Так озлило их, такие пробоины сделало в их бутафорских "рыцарских щитах", так запомнилось им даже отсутствие этого достолюбезного "ятя" в "Садке" !..."


Своим названием сборник обязан Велимиру Хлебникову. До сегодняшнего дня оно не поддается точной расшифровке, хотя, по всей видимости, под “судьями” поэт подразумевал самих участников своего объединения. Необычный формат сборника, отсутствие привычных титульных обозначений, шокирующий “рисунок обоев бедных квартир”, на оборотной стороне которых был набран текст, маленький тираж — все это способствовало его превращению в своего рода “гутенберговскую библию” русского футуризма. Несмотря на типографскую печать, каждый экземпляр “Садка судей” оставался уникальным. Это было связано с тем, что печатался он на обоях нескольких видов, рисунок которых каждый раз по-новому сочетался с печатным текстом. Необычными оказались и композиционное расположение текста единым потоком, сам характер его подачи, который допускал употребление авторских имен и заглавий произведений только в виде характерных ремарок на полях (это особенно заметно в “опусах” Д. Бурлюка). Особую остроту сборнику придавали рисунки В. Бурлюка, не только кубистически трактованные портретные “головы”, но и иллюстрации к отдельным произведениям, например, к “Недотроге” Гуро (с. 66). Своими угловатыми линейными формами они вызывали ассоциации с первобытными рисунками или примитивной резьбой по камню. Как известно, критика с непониманием отнеслась к этому сборнику. В. Брюсов в своей рецензии отметил, что он “переполнен мальчишескими выходками дурного вкуса, и его авторы прежде всего стремятся поразить читателя и раздразнить критиков...”. Тем не менее, сами участники сборника в отказе от традиционных представлений о “хорошем вкусе” как раз и видели главное достоинство своего издания.
········
— Выполните задания —
**A.** Ответьте по тексту о сборнике «Садок судей», каждый ответ с новой строки:
(i) Кому сборник обязан своим названием?
(ii) На чем был набран текст сборника?
(iii) Кто написал рецензию, которая цитируется в тексте?
**B.** Оформите отрывок записей от строки, содержащей «Reading left to», до конца записей включительно в виде таблицы Markdown со столбцами «№» и «Строка», пропустив пустые строки. Картинки в ответ не включайте.

— Записи из коллекции —
········
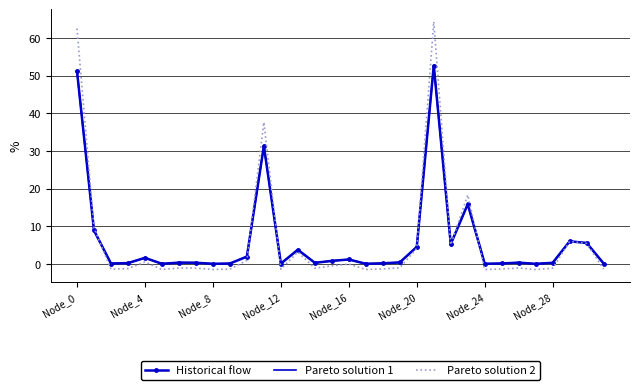

Rank the series by their average value, from lowest to highest.

Historical flow, Pareto solution 2, Pareto solution 1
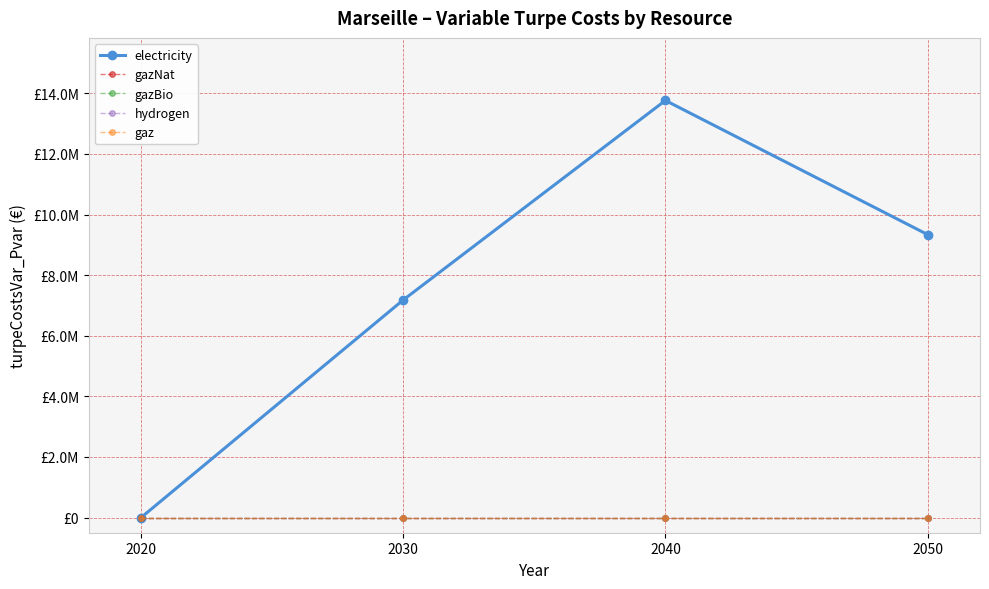

Reading left to right, extract all data points from this chart.

electricity: 0.0	7181979.8	13766632.6	9341052.6
gazNat: 0.0	0.0	0.0	0.0
gazBio: 0.0	0.0	0.0	0.0
hydrogen: 0.0	0.0	0.0	0.0
gaz: 0.0	0.0	0.0	0.0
········
— Письменные ответы —
**A.**
(i) Велимиру Хлебникову.
(ii) На оборотной стороне обоев.
(iii) В. Брюсов.

**B.**
| № | Строка |
|---|---|
| 1 | Reading left to right, extract all data points from this chart. |
| 2 | electricity: 0.0	7181979.8	13766632.6	9341052.6 |
| 3 | gazNat: 0.0	0.0	0.0	0.0 |
| 4 | gazBio: 0.0	0.0	0.0	0.0 |
| 5 | hydrogen: 0.0	0.0	0.0	0.0 |
| 6 | gaz: 0.0	0.0	0.0	0.0 |